__Exercise task 1__:
Answer these questions using the IRC log about gnumach:
(a) How does gcc treat the ^L character, according to damo22?
(b) What error does damo22 report when the AMD machine fails to boot?
(c) What issues were solid_black, Pellescours, and youpi discussing last time?
__Exercise task 2__:
Write the next several lines of the IRC log about gnumach, picking up after its final message.

__Extract to read__:
--------------------------------------------------

IRC channel logs

2024-12-19.log

back to list of logs

<ZhaoM>what's the use of Ctrl+L (^L) character in source?
<ZhaoM>It creates a large gap in my patch while viewing in thunderbird
<damo22>ZhaoM: its legacy for page break in source for printing
<damo22>i dont think we need to add them in new code but probably just leave the existing ones
<ZhaoM>not sure if it will cause any issue when ^L exists in a patch
<ZhaoM>can you see a big gap in the patch I just submitted?
<damo22>^L is treated as whitespace by gcc
<damo22>it really doesnt matter
<ZhaoM>ok
<ZhaoM>then I will ignore it
<damo22>solid_black: hi
<solid_black>hi
<damo22>where are we at with gnumach?
<solid_black>wdym
<damo22>i submitted smp patches for parallel init
<damo22>i dont know what to do next
<damo22>but it doesnt boot on my AMD machine
<damo22>(nor did it before the patches)
<solid_black>ah
<solid_black>doesn't boot why?
<damo22>ESR error 0x8
<damo22>something with the INIT/STARTUP IPIs is broken
<damo22>probably timings
<solid_black>that's clearly not something I would know anything about
<damo22>yeah ok
<solid_black>last time, me, Pellescours, and youpi were talking about pageout issues
<damo22>ok
<damo22>what needs to be done there?

--------------------------------------------------

__Dataset entries__:
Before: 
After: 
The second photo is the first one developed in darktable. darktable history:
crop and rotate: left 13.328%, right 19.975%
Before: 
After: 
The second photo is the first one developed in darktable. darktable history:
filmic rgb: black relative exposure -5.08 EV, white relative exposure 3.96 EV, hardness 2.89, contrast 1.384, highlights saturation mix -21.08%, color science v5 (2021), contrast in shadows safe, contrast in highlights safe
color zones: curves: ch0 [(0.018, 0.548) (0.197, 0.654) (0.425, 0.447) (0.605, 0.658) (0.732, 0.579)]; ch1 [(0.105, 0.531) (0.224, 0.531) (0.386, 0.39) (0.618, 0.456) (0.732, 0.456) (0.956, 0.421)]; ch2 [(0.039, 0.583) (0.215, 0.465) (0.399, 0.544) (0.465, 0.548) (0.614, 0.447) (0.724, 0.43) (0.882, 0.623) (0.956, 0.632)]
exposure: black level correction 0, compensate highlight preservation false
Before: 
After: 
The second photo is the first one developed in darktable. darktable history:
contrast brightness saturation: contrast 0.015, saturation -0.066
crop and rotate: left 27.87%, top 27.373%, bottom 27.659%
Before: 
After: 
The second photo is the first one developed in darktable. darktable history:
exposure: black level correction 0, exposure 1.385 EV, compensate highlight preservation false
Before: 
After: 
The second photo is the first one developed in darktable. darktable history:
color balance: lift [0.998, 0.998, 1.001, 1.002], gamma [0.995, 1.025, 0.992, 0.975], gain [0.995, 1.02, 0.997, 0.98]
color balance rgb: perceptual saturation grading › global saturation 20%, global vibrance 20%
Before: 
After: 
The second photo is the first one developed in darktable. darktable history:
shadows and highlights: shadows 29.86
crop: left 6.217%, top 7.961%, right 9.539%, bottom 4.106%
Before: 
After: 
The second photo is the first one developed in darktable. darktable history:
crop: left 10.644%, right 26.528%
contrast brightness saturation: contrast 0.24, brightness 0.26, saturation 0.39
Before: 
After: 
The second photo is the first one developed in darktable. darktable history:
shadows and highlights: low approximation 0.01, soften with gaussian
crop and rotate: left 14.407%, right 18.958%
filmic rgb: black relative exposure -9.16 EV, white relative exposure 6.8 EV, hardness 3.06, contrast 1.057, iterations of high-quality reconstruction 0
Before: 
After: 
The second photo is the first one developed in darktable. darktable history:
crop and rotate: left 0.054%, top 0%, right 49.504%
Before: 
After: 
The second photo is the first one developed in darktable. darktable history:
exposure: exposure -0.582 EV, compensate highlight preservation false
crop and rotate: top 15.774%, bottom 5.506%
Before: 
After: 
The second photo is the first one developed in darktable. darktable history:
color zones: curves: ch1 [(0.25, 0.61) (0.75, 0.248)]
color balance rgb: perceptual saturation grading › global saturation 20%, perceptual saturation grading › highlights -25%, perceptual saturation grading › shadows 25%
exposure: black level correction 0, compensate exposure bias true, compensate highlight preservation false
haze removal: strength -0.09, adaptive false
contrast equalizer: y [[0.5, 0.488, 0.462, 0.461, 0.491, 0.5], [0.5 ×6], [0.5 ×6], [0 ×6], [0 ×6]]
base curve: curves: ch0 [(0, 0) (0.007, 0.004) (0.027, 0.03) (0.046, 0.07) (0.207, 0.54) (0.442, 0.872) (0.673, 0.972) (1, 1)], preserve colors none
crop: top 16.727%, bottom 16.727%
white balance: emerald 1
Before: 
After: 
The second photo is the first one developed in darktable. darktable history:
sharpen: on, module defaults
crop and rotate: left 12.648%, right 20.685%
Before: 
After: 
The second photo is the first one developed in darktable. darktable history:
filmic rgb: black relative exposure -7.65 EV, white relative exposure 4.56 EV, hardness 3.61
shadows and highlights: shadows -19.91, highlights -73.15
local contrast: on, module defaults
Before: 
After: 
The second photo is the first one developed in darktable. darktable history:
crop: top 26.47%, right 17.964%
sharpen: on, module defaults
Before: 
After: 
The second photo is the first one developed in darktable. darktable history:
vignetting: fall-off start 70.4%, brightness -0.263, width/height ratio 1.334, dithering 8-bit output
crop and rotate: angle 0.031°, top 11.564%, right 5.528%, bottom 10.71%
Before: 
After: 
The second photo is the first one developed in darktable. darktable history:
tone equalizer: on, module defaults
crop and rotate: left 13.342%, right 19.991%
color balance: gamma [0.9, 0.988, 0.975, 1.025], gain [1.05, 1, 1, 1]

--------------------------------------------------

__Final result 1__:
(a) As whitespace.
(b) ESR error 0x8.
(c) Pageout issues.

__Final result 2__:
<solid_black>which is what prevents rumpdisk, and so SMP, from being fully usable, IIUC
<solid_black>and my point was that we should write back dirty pages before there is memory pressure
<solid_black>and it looks like we currently don't
<damo22>i see
<solid_black>I should keep looking into how things around teh VM subsystem actually work
<damo22>yes, please
<damo22>i dont know anything about that really
<damo22>i can try debugging the startup sequence on my AMD
<damo22>but it has no serial console
<solid_black>off topic, but I'm making *a lot* of progress on reworking/fixing GTK layout
<solid_black>the time and effort I invested into this is finally paying off
<damo22>gtk?
<solid_black>yes, the gui toolkit
<damo22>which version
<solid_black>uh, I'm naturally contributing fixes to the in-development version, which is going to become 4.18
<damo22>i see
<damo22>is this for hurd?
<solid_black>no, it's unrelated
<solid_black>it's for $dayjob if anything
<damo22>ah ok
<damo22>cool
<solid_black>but I'm just very satisified with the progress I'm making
<damo22>what is wrong with the layout?
<damo22>that needs fixing
<solid_black>oh, there are many issues there
<solid_black>it only seems simple on the surface
<damo22>will it look better?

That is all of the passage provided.